Activity list ▸
1. According to the Telemetry Engineer job posting, which three tools should the ideal candidate know expertly?
2. Summarize the Telemetry Engineer job posting in two sentences.
3. Extend the Telemetry Engineer job posting from the point where it stops.

Source text ▸
__________

Description

Job Overview

We are seeking a highly skilled Telemetry Engineer to join our dynamic team. The ideal candidate will have expert knowledge in Prometheus, Grafana and Git. This role involves developing and managing telemetry for large-scale datasets and implementing strategies to reduce Mean Time to Resolution (MTTR).

Key Skills

Must Have:

Prometheus Proficiency: Develop, configure, and maintain monitoring solutions using Prometheus. Must have in-depth knowledge of Prometheus metrics, alerts, and query language.

Grafana: Design and implement dashboards in Grafana for real-time data visualization and monitoring. Customize and extend Grafana as per the project requirements.

Telemetry Skills: Create scalable telemetry solutions using Prometheus and Grafana to monitor and analyze large-scale datasets.

Reducing MTTR: Experience in developing telemetry solutions focused on reducing Mean Time to Resolution, enhancing system reliability and performance.

Git: Strong understanding in Git.

__________

Dataset extract ▸
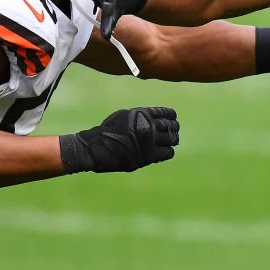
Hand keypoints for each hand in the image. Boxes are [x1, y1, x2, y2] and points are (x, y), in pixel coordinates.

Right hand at [60, 107, 178, 173]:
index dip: (172, 116)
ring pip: (171, 140)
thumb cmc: (108, 130)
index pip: (167, 113)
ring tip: (171, 141)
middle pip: (171, 127)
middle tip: (174, 131)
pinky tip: (164, 150)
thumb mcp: (124, 116)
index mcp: (143, 114)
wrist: (96, 147)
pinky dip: (168, 151)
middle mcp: (148, 126)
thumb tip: (158, 119)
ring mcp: (149, 142)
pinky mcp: (148, 156)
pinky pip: (167, 153)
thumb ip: (141, 116)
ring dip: (172, 140)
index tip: (173, 119)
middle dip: (173, 128)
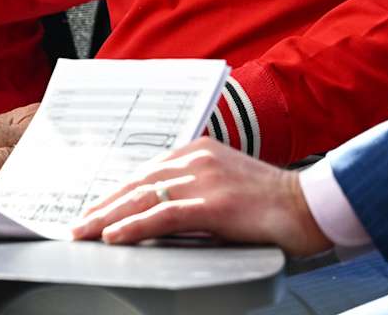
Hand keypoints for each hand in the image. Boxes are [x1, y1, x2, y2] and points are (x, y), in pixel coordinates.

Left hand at [71, 140, 331, 253]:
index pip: (146, 171)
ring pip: (143, 198)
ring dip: (108, 217)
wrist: (309, 204)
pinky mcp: (214, 204)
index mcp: (200, 150)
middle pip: (138, 183)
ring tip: (84, 232)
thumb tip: (164, 208)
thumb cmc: (273, 200)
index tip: (95, 209)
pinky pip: (163, 215)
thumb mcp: (228, 183)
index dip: (116, 192)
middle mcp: (198, 159)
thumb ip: (197, 187)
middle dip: (104, 205)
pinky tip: (114, 236)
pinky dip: (134, 227)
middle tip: (78, 224)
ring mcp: (205, 180)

__________

Task-by-task outputs ▸
1. Prometheus, Grafana and Git.

2. The posting seeks a Telemetry Engineer with expert knowledge of Prometheus, Grafana and Git to develop and manage telemetry for large-scale datasets and to implement strategies that reduce Mean Time to Resolution. Required skills include building and maintaining Prometheus monitoring, designing and customizing Grafana dashboards, creating scalable telemetry solutions, experience reducing MTTR to improve reliability and performance, and a strong understanding of Git.

3.
Good To Have

Thanos: Proficient knowledge of Thanos components with demonstrated hands-on experience in configuring, deploying, and managing mutliple Thanos components.

Python: Practical proficiency in Python scripting is a key requirement.

Qualifications

Bachelor's degree in computer science, Information Technology, or related field

Proven experience as a Telemetry Observability Engineer or similar role

Extensive knowledge of Prometheus and Grafana.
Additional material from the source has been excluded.